The Savings Rate Is Your Superpower

Your savings rate — the percentage of income you invest — is the single biggest lever in your FIRE timeline. Even small increases have dramatic effects:

10% savings rate~43 years to FIRE
20% savings rate~37 years to FIRE
35% savings rate~25 years to FIRE
50% savings rate~17 years to FIRE
65% savings rate~10 years to FIRE
75% savings rate~7 years to FIRE

Assumes 7% real returns, starting from $0. Source: MMM "Shockingly Simple Math".

What Is Monte Carlo Simulation for Retirement?

Monte Carlo simulation runs thousands of randomized market scenarios to test your plan's robustness. Instead of assuming a steady 7% annual return, it uses historical volatility (S&P 500 std dev ≈ 17%) to simulate good years, bad years, and devastating crashes in sequence.

The most dangerous scenario for FIRE is a major crash in your first 3–5 years of retirement — called sequence-of-returns risk. Monte Carlo reveals this: a plan that "works" on average may only survive 75% of scenarios when you account for bad timing.

Most FIRE planners target 90%+ Monte Carlo survival. The FIRE community generally considers 95%+ "bulletproof." This calculator runs 1,000 simulations instantly in your browser.

Methodology & Assumptions

This calculator uses an iterative year-by-year simulation (not closed-form), which handles growing income, increasing expenses, and Social Security income more accurately than simple formulas. The accumulation phase projects your portfolio with real annual returns applied to the year-end balance plus contributions. The drawdown phase models annual withdrawals reduced by Social Security and part-time income.

Monte Carlo uses Box-Muller transformed Gaussian random variables with mean = your expected return and standard deviation = 17% (S&P 500 historical). All calculations run entirely in your browser. No financial data leaves your device.

Frequently Asked Questions

What is the FIRE number formula?

FIRE number = Annual expenses ÷ Safe withdrawal rate. Using the 4% rule: $50,000/year × 25 = $1,250,000. At this portfolio size, the "4% rule" suggests you can withdraw $50,000/year indefinitely.

What is Coast FI?

Coast FI is when your current investments will grow to your full FIRE number by age 65 without any additional contributions. You can "coast" — reduce savings, work part-time, or change careers — and still retire comfortably.

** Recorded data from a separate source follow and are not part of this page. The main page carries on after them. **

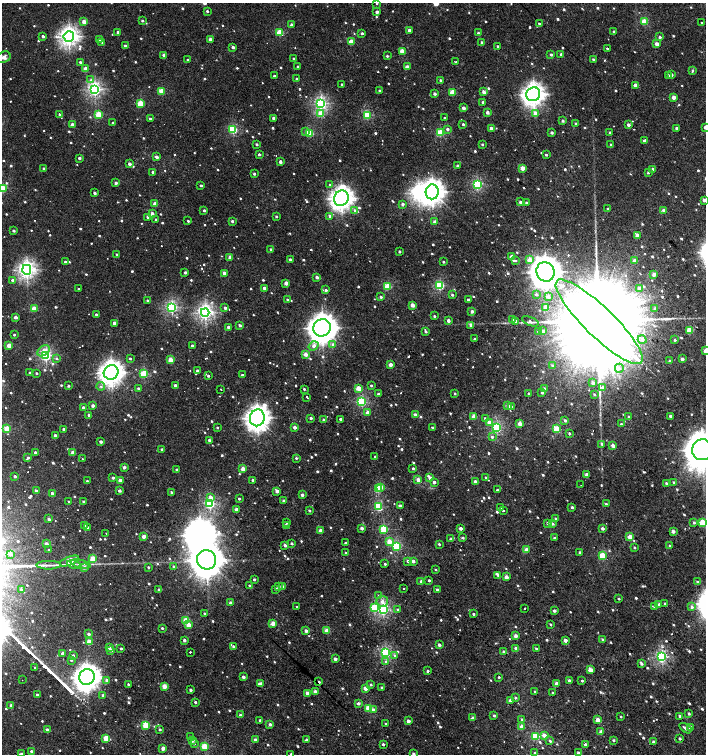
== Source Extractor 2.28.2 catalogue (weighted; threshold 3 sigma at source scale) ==
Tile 6 of 4 x 4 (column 2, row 2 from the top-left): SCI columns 1572-2979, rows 3009-4511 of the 6023 x 6013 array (HDU 1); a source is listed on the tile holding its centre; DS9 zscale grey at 2 x 2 block average (1 PNG px = mean of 2 x 2 image px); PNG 708 x 756 px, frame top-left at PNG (2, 3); each listed source drawn as its Kron ellipse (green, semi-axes under 4 px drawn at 4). Shown black and unused: <1% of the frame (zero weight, under 2 of 3 exposures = <1% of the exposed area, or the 3 px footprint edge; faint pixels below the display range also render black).
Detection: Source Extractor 2.28.2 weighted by HDU 2 'WHT'; one run over the whole footprint, this tile lists its part. Background 0.00103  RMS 0.0032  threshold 0.0145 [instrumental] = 3 sigma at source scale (4.5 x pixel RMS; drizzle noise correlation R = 1.50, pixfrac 1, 0.0396/0.0396 arcsec/px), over >= 5 px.
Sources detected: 1050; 1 too faint to see at this stretch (2 x 2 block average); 2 inside a brighter object's white glare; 11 cosmic-ray / hot-pixel residue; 3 long thin detections or spike segments (spike, bleed or trail) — neither listed nor drawn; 1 coinciding with a brighter row at this scale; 6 inside a brighter listed object's ellipse — not listed separately; of the other 1026, all 500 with FLUX_AUTO >= 1.21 (the completeness limit of this list) listed and drawn (526 fainter detections not listed), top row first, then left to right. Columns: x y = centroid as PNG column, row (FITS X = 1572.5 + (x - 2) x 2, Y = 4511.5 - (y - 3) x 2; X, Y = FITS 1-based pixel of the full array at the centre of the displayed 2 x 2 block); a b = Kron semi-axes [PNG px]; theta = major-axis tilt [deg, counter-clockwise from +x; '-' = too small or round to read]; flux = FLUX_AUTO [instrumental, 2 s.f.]
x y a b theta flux
377 3 2 2 - 1.2
207 11 2 2 - 1.4
377 12 2 2 - 4.2
142 21 2 2 - 1.6
84 22 2 2 - 7.8
644 22 3 3 - 24
702 23 2 2 - 1.2
539 24 2 2 - 1.3
291 25 2 2 - 4.9
409 30 2 2 - 4.9
614 31 2 2 - 1.9
118 32 2 2 - 2.2
280 32 3 3 - 27
362 33 2 2 - 1.9
478 33 2 2 - 2
43 36 2 2 - 2.2
69 37 5 5 - 290
660 37 2 2 - 1.8
99 39 2 2 - 3.4
210 39 2 2 - 4.6
102 42 3 2 - 1.7
351 42 3 3 - 16
482 42 2 2 - 2.2
657 44 2 2 - 7.5
125 46 2 2 - 4.2
498 46 2 2 - 1.3
233 47 2 2 - 2.5
607 48 2 2 - 4.3
402 51 3 2 - 14
551 54 2 2 - 2
561 54 2 2 - 1.5
164 55 2 2 - 3.5
387 56 2 2 - 1.5
4 57 7 5 25 3.1
294 59 2 2 - 2.3
593 59 2 2 - 1.7
188 60 2 2 - 1.7
80 62 2 2 - 1.3
456 62 2 2 - 1.6
298 67 2 2 - 1.9
407 67 2 2 - 9.8
85 69 3 2 - 11
693 70 4 3 - 1.3
671 74 2 2 - 3.3
668 75 2 2 - 1.6
274 76 2 2 - 1.2
297 79 2 2 - 2.6
91 80 4 3 - 1.5
441 80 3 2 - 2.3
342 84 2 2 - 1.5
635 85 2 2 - 5.8
95 89 4 4 - 150
379 90 2 2 - 1.3
161 91 3 3 - 20
452 92 3 2 - 19
484 92 3 2 - 5
435 94 2 2 - 3.2
533 94 7 6 - 420
674 97 2 2 - 8.3
483 102 2 2 - 2.2
140 103 3 3 - 28
321 104 4 3 - 120
463 108 2 2 - 4.9
487 112 2 2 - 4
59 114 2 2 - 1.3
99 114 3 3 - 30
321 114 3 3 - 12
536 114 3 2 - 8.8
367 115 3 3 - 37
274 118 2 2 - 4.6
444 118 2 2 - 1.5
150 119 2 2 - 1.6
563 120 2 2 - 2.1
113 123 2 2 - 1.5
576 123 2 2 - 2
463 124 2 2 - 1.5
72 125 2 2 - 6.8
628 125 2 2 - 3.7
705 127 2 2 - 5.6
491 128 2 2 - 4.4
677 128 2 2 - 4.5
447 129 3 3 - 2.4
233 130 3 3 - 48
306 132 3 3 - 2.9
552 132 2 2 - 2.7
310 133 3 3 - 29
440 133 3 3 - 33
610 133 2 2 - 3.9
645 140 4 2 - 1.7
256 144 2 2 - 1.7
482 144 2 2 - 1.5
611 144 2 2 - 2.3
259 154 3 2 - 1.4
546 155 2 2 - 1.4
156 157 2 2 - 3.2
79 158 2 2 - 2.4
280 162 2 2 - 3.2
129 164 2 2 - 3.3
457 166 2 2 - 1.7
44 168 2 2 - 1.6
522 168 2 2 - 11
652 169 2 2 - 3.4
153 172 2 2 - 2
648 172 2 2 - 2
254 174 2 2 - 1.9
116 183 2 2 - 3.2
201 185 2 2 - 1.6
330 185 3 3 - 1.3
477 185 3 3 - 73
2 188 3 3 - 33
432 192 7 6 - 490
95 193 2 2 - 2.4
341 198 8 7 - 470
704 200 2 2 - 3.3
520 202 2 2 - 2.4
526 203 2 2 - 1.6
155 204 2 2 - 8
402 204 2 2 - 2.6
608 209 2 2 - 1.5
204 210 2 2 - 1.7
355 210 4 3 - 2
664 210 2 2 - 3.8
152 213 3 2 - 3.5
276 216 2 2 - 1.3
330 216 3 3 - 1.4
148 217 2 2 - 2.9
156 219 2 2 - 1.4
188 221 2 2 - 1.2
232 221 2 2 - 2.2
435 222 3 2 - 4.3
14 231 2 2 - 2
637 235 3 2 - 4.7
271 249 2 2 - 1.5
399 251 2 2 - 1.8
117 255 2 2 - 1.8
512 256 2 2 - 5.6
230 257 2 2 - 7.6
290 259 2 2 - 2.3
530 260 3 3 - 15
515 261 3 2 - 1.3
635 261 2 2 - 10
65 262 2 2 - 1.7
443 262 2 2 - 1.3
27 270 5 4 - 230
185 272 2 2 - 2.3
545 272 10 9 - 1400
224 273 2 2 - 6.2
654 274 2 2 - 6.2
317 277 2 2 - 3.2
12 280 3 2 - 1.9
286 283 2 2 - 6.7
440 286 3 3 - 57
388 287 3 3 - 33
264 288 2 2 - 5.2
639 288 4 3 - 2.2
79 289 2 2 - 1.3
326 290 3 3 - 2
536 294 3 3 - 2
452 295 2 2 - 1.4
548 296 3 3 - 4.4
381 297 3 2 - 1.8
147 300 2 2 - 1.3
287 300 2 2 - 1.5
468 300 2 2 - 1.9
412 305 3 2 - 7.7
172 307 3 3 - 100
546 307 3 2 - 15
225 308 2 2 - 2.6
34 309 3 2 - 16
655 309 3 3 - 2
472 311 2 2 - 3.9
205 312 4 4 - 180
96 314 2 2 - 1.2
434 316 3 2 - 1.3
15 317 2 2 - 4.4
448 320 2 2 - 4.4
513 320 3 3 - 1.4
516 321 3 3 - 3.3
530 321 9 4 -22 1.9
599 322 59 15 -44 51000
114 323 2 2 - 5.7
240 325 2 2 - 1.9
471 325 2 2 - 3.8
228 327 2 2 - 3
322 328 9 8 - 920
689 330 3 3 - 24
425 331 3 2 - 1.8
538 331 3 2 - 1.4
543 331 2 2 - 3.2
14 335 2 2 - 1.3
475 339 2 2 - 2.2
642 340 4 4 - 2.7
675 340 2 2 - 1.6
333 345 3 3 - 2.7
9 346 2 2 - 12
192 346 2 2 - 3.1
314 346 5 4 - 3.6
44 351 7 4 36 5.5
705 351 2 2 - 7.7
306 354 2 2 - 6.1
46 355 3 3 - 110
57 359 3 3 - 1.2
130 359 2 2 - 1.4
682 359 2 2 - 3.7
170 360 2 2 - 14
669 361 2 2 - 1.7
390 365 2 2 - 7.1
552 365 3 3 - 1.3
619 368 4 4 - 2.1
197 371 2 2 - 4
111 372 7 7 - 520
29 373 2 2 - 1.2
36 373 2 2 - 1.2
144 374 3 3 - 39
242 375 2 2 - 1.7
208 376 2 2 - 1.6
593 383 3 3 - 2.9
175 385 2 2 - 2.8
371 385 2 2 - 1.6
68 386 2 2 - 1.4
101 386 4 3 - 1.4
602 387 3 3 - 2
138 388 2 2 - 2
358 388 3 2 - 14
221 389 2 2 - 3.7
304 389 2 2 - 1.3
544 389 2 2 - 3.9
455 393 2 2 - 1.2
529 393 2 2 - 1.9
542 393 2 2 - 1.5
378 394 2 2 - 1.4
594 394 3 2 - 1.3
307 397 2 2 - 10
362 402 3 3 - 67
93 406 2 2 - 4
508 406 2 2 - 3.9
511 407 3 2 - 1.2
83 408 2 2 - 5.4
367 412 2 2 - 3.8
89 415 2 2 - 2.3
415 415 2 2 - 4.8
474 416 2 2 - 13
670 416 2 2 - 2
629 417 2 2 - 1.8
257 418 8 7 - 530
311 418 2 2 - 2
485 418 3 3 - 1.4
340 419 2 2 - 2.5
323 420 2 2 - 2
565 420 3 2 - 1.7
489 422 3 3 - 7.1
520 423 2 2 - 11
621 424 2 2 - 1.2
295 427 2 2 - 5.5
217 428 2 2 - 1.3
433 428 2 2 - 3.1
497 428 3 3 - 67
7 429 3 2 - 23
64 429 2 2 - 2.3
557 429 3 3 - 28
569 433 2 2 - 2
55 435 2 2 - 2.5
492 437 3 3 - 1.6
209 440 2 2 - 2.5
101 442 2 2 - 2.8
602 444 3 3 - 1.7
613 445 3 2 - 4.8
162 449 2 2 - 1.3
702 450 10 10 - 2600
35 453 2 2 - 3.3
73 453 2 2 - 12
375 457 2 2 - 1.6
28 458 2 2 - 1.8
296 458 2 2 - 1.4
82 459 2 2 - 2
124 467 2 2 - 3.5
413 468 2 2 - 1.2
243 469 2 2 - 11
177 470 2 2 - 3.2
586 475 3 2 - 4.8
15 476 2 2 - 2.3
486 477 2 2 - 1.3
113 478 2 2 - 2.1
430 478 2 2 - 4.2
120 480 2 2 - 5.3
253 480 2 2 - 1.9
418 480 2 2 - 6
87 481 2 2 - 1.4
434 482 2 2 - 3.8
475 482 2 2 - 4.1
674 482 2 2 - 1.9
666 483 2 2 - 1.6
581 485 2 2 - 4
380 487 3 2 - 11
378 489 3 3 - 26
497 490 2 2 - 1.7
36 491 2 2 - 2.1
119 491 2 2 - 3.2
277 491 2 2 - 5.9
52 493 2 2 - 3.6
172 493 2 2 - 3.3
302 495 2 2 - 3.6
210 497 4 3 - 5
239 499 2 2 - 1.4
83 501 2 2 - 1.3
284 501 2 2 - 4.1
69 502 2 2 - 1.8
210 504 3 3 - 83
606 504 2 2 - 1.9
400 505 2 2 - 2.3
378 507 3 3 - 48
500 507 2 2 - 220
572 507 2 2 - 2.1
236 509 2 2 - 4.1
309 510 2 2 - 1.7
503 510 2 2 - 300
49 519 2 2 - 2.8
556 519 3 3 - 1.5
287 522 2 2 - 1.4
547 523 2 2 - 2.1
694 523 2 2 - 1.8
702 523 3 3 - 32
552 524 2 2 - 2.4
286 525 2 2 - 2.3
85 526 2 2 - 1.7
87 527 2 2 - 2.2
362 528 2 2 - 4.2
460 528 2 2 - 4.6
602 528 2 2 - 2.8
384 529 3 3 - 46
321 531 2 2 - 7.9
673 531 2 2 - 4.7
106 533 2 2 - 1.3
144 536 2 2 - 7.1
630 537 3 2 - 11
462 538 3 2 - 1.6
554 538 2 2 - 1.4
451 539 3 3 - 2
389 541 3 3 - 8.5
292 543 2 2 - 2.1
345 543 2 2 - 1.8
46 544 2 2 - 5.5
439 544 2 2 - 1.6
285 545 2 2 - 2.7
396 546 3 3 - 53
670 546 2 2 - 2.4
634 547 2 2 - 1.3
49 550 2 2 - 1.2
526 550 2 2 - 9.3
580 552 2 2 - 1.8
346 553 2 2 - 1.7
10 554 3 3 - 3
602 556 3 3 - 32
93 559 3 2 - 21
206 560 10 9 - 1600
69 561 10 3 21 23
408 561 3 2 - 2.3
413 561 2 2 - 5.1
74 564 7 2 -12 1.4
81 564 10 2 -13 1.9
385 564 2 2 - 1.7
49 565 12 2 0 2.2
84 567 2 2 - 4.5
148 567 2 2 - 1.8
174 567 2 2 - 2.5
436 570 2 2 - 1.2
498 575 3 3 - 2
506 577 2 2 - 7.6
254 579 2 2 - 1.4
429 580 2 2 - 2
421 581 2 2 - 3.9
697 582 3 2 - 1.4
250 585 2 2 - 2.3
278 587 3 3 - 1.9
283 587 2 2 - 5
404 588 2 2 - 1.4
276 589 2 2 - 2.5
21 590 3 3 - 1.7
159 590 2 2 - 2.5
437 590 2 2 - 1.7
379 596 3 3 - 1.5
619 599 2 2 - 1.3
382 601 5 5 - 4.1
231 603 2 2 - 4.9
665 603 2 2 - 1.8
659 604 2 2 - 4.6
654 606 3 3 - 1.4
297 607 2 2 - 1.2
692 607 3 3 - 2.7
374 608 3 3 - 35
525 609 2 2 - 1.6
383 610 3 3 - 100
398 610 3 3 - 1.4
554 611 2 2 - 2.9
204 614 2 2 - 1.6
473 614 2 2 - 1.7
186 620 3 3 - 19
273 623 2 2 - 10
550 624 2 2 - 1.4
188 625 2 2 - 12
162 628 2 2 - 1.5
327 630 2 2 - 14
306 631 2 2 - 4.3
89 634 2 2 - 2.7
515 636 2 2 - 6
603 639 2 2 - 2
184 640 2 2 - 2.9
565 640 2 2 - 6
89 642 2 2 - 14
439 645 2 2 - 3.3
233 646 2 2 - 1.5
109 647 2 2 - 3
121 648 2 2 - 1.6
516 648 2 2 - 2.7
536 649 2 2 - 1.6
111 650 2 2 - 4
190 652 2 2 - 11
504 652 2 2 - 3.3
62 653 2 2 - 3
386 653 3 3 - 78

Should I use the 4% or 3.5% rule?

The 4% rule targets 30-year retirements. For early retirement (40+ year horizon), 3.5% or 3.25% is more conservative. This calculator lets you set any SWR from 2.5% to 6% and see the impact instantly.

What is sequence of returns risk?

If markets crash in your first 1–5 years of retirement, large withdrawals from a declining portfolio can permanently deplete it — even if markets recover fully later. The 1,000-simulation Monte Carlo in this calculator specifically models this risk.

What savings rate do I need to retire in 10 years?

To retire in approximately 10 years from a zero base at 7% real returns, you need roughly a 65% savings rate. Starting with a significant portfolio (e.g., 5 years of expenses already saved) reduces the required savings rate significantly. Use the tool to see your specific numbers.